1. Field of the Invention
The present invention relates to a semiconductor device and a method for fabricating the same. The present invention relates to, e.g., a fin MOS transistor.
2. Description of the Related Art
Recent microfabrication of semiconductor devices is striking. However, along with the microfabrication, the performance of a planar MOS transistor cannot improve anymore because of the physical limit. To break the limit of the planar MOS transistor, a fin MOS transistor (double-gate MOS transistor) has been proposed. A fin MOS transistor is described in, e.g., Jpn. Pat. Appln. KOKAI Publication No. 8-139325.

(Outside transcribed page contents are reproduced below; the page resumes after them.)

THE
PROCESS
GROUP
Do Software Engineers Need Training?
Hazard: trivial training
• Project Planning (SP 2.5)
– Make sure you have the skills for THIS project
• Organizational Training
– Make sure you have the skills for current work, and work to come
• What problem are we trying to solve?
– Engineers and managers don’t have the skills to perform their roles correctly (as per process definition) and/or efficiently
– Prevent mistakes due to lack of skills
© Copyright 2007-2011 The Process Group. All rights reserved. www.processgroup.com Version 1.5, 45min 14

FIG. 1 is a sectional view of a fin MOS transistor described in Jpn. Pat. Appln. KOKAI Publication No. 8-139325. As shown in FIG. 1, a fin-shaped semiconductor layer (channel region) 120 is formed on an element region AA surrounded by an insulating film 110 formed in a semiconductor substrate (well region) 100. A source layer 130 and drain layer 140 are formed on the well region 100 to oppose each other via the channel region 120. A gate electrode 150 is formed on the upper surface of the channel region 120.
In the fin MOS transistor having the above structure, the current supply capability can be improved, as compared to a planar MOS transistor. In addition, the gate width can be further decreased. The gate electrode 150 surrounds the channel region 120. Hence, a leakage current that flows through the channel region 120 can easily be controlled, and the reliability of the MOS transistor can be increased.

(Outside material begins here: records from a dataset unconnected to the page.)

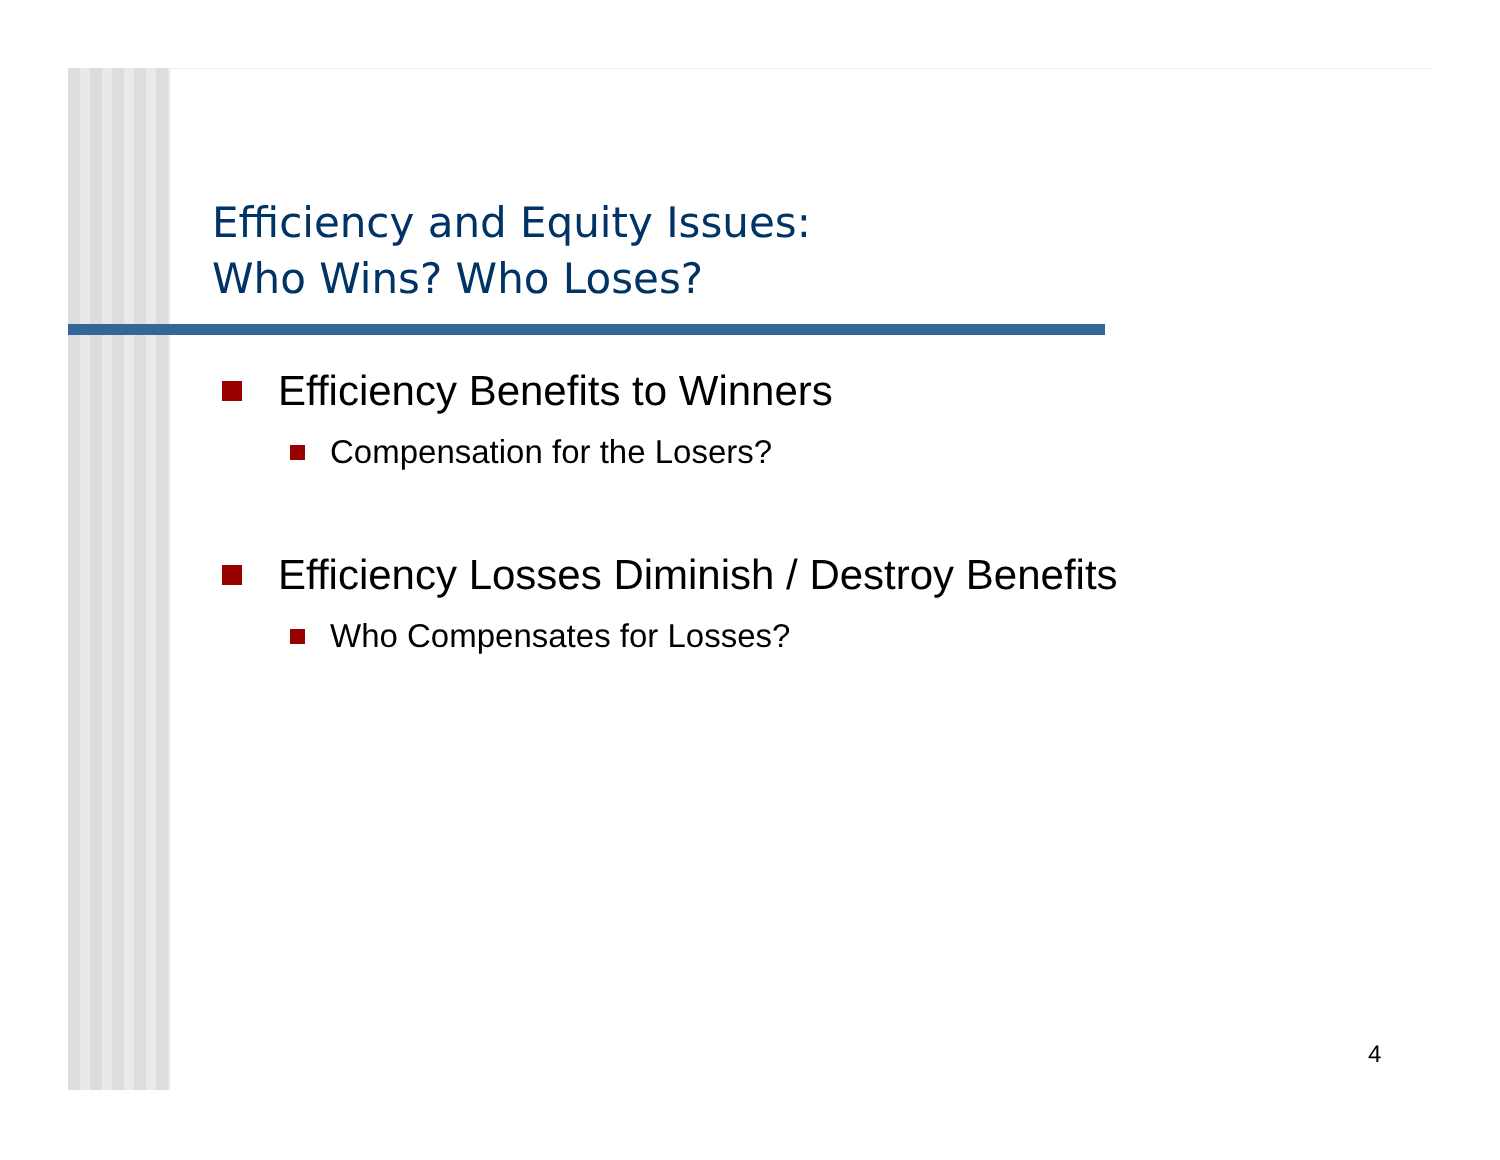Efficiency and Equity Issues:
Who Wins? Who Loses?
Efficiency Benefits to Winners
Compensation for the Losers?
Efficiency Losses Diminish / Destroy Benefits
Who Compensates for Losses?
4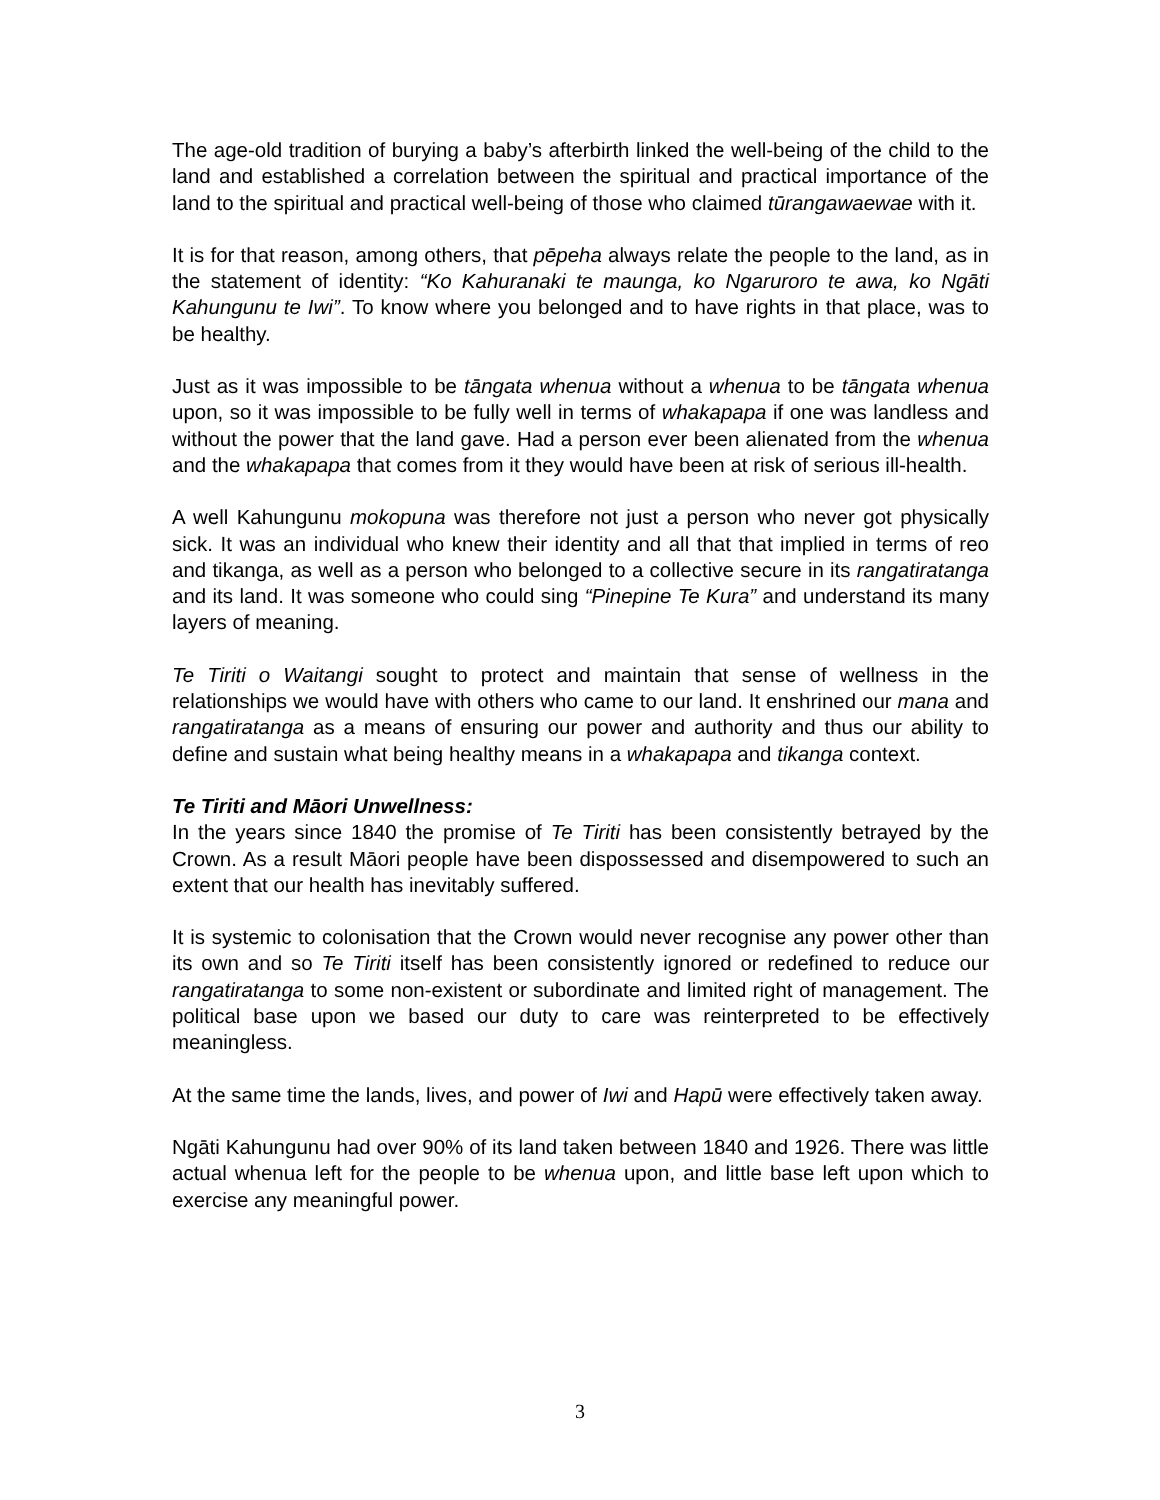The age-old tradition of burying a baby’s afterbirth linked the well-being of the child to the land and established a correlation between the spiritual and practical importance of the land to the spiritual and practical well-being of those who claimed tūrangawaewae with it.
It is for that reason, among others, that pēpeha always relate the people to the land, as in the statement of identity: “Ko Kahuranaki te maunga, ko Ngaruroro te awa, ko Ngāti Kahungunu te Iwi”. To know where you belonged and to have rights in that place, was to be healthy.
Just as it was impossible to be tāngata whenua without a whenua to be tāngata whenua upon, so it was impossible to be fully well in terms of whakapapa if one was landless and without the power that the land gave. Had a person ever been alienated from the whenua and the whakapapa that comes from it they would have been at risk of serious ill-health.
A well Kahungunu mokopuna was therefore not just a person who never got physically sick. It was an individual who knew their identity and all that that implied in terms of reo and tikanga, as well as a person who belonged to a collective secure in its rangatiratanga and its land. It was someone who could sing “Pinepine Te Kura” and understand its many layers of meaning.
Te Tiriti o Waitangi sought to protect and maintain that sense of wellness in the relationships we would have with others who came to our land. It enshrined our mana and rangatiratanga as a means of ensuring our power and authority and thus our ability to define and sustain what being healthy means in a whakapapa and tikanga context.
Te Tiriti and Māori Unwellness:
In the years since 1840 the promise of Te Tiriti has been consistently betrayed by the Crown. As a result Māori people have been dispossessed and disempowered to such an extent that our health has inevitably suffered.
It is systemic to colonisation that the Crown would never recognise any power other than its own and so Te Tiriti itself has been consistently ignored or redefined to reduce our rangatiratanga to some non-existent or subordinate and limited right of management. The political base upon we based our duty to care was reinterpreted to be effectively meaningless.
At the same time the lands, lives, and power of Iwi and Hapū were effectively taken away.
Ngāti Kahungunu had over 90% of its land taken between 1840 and 1926. There was little actual whenua left for the people to be whenua upon, and little base left upon which to exercise any meaningful power.
3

However, even the conventional fin MOS transistor cannot solve all problems related to leakage current control. As described above, a fin MOS transistor can easily control a leakage current that flows through the channel region 120. However, it is difficult to control a leakage current that flows through the well region 100, as shown in FIG. 1. This is because a current that flows through the well region 100 is poorly controlled by the gate electrode 150. To solve this problem, for example, the impurity concentration in the well region 100 under the channel region 120 is increased. However, this measure causes a degradation in performance by, e.g., increasing the capacitance between the well region 100 and the source layer 130 and drain layer 140. As described above, the conventional fin MOS transistor has the same problem as that of a planar MOS transistor.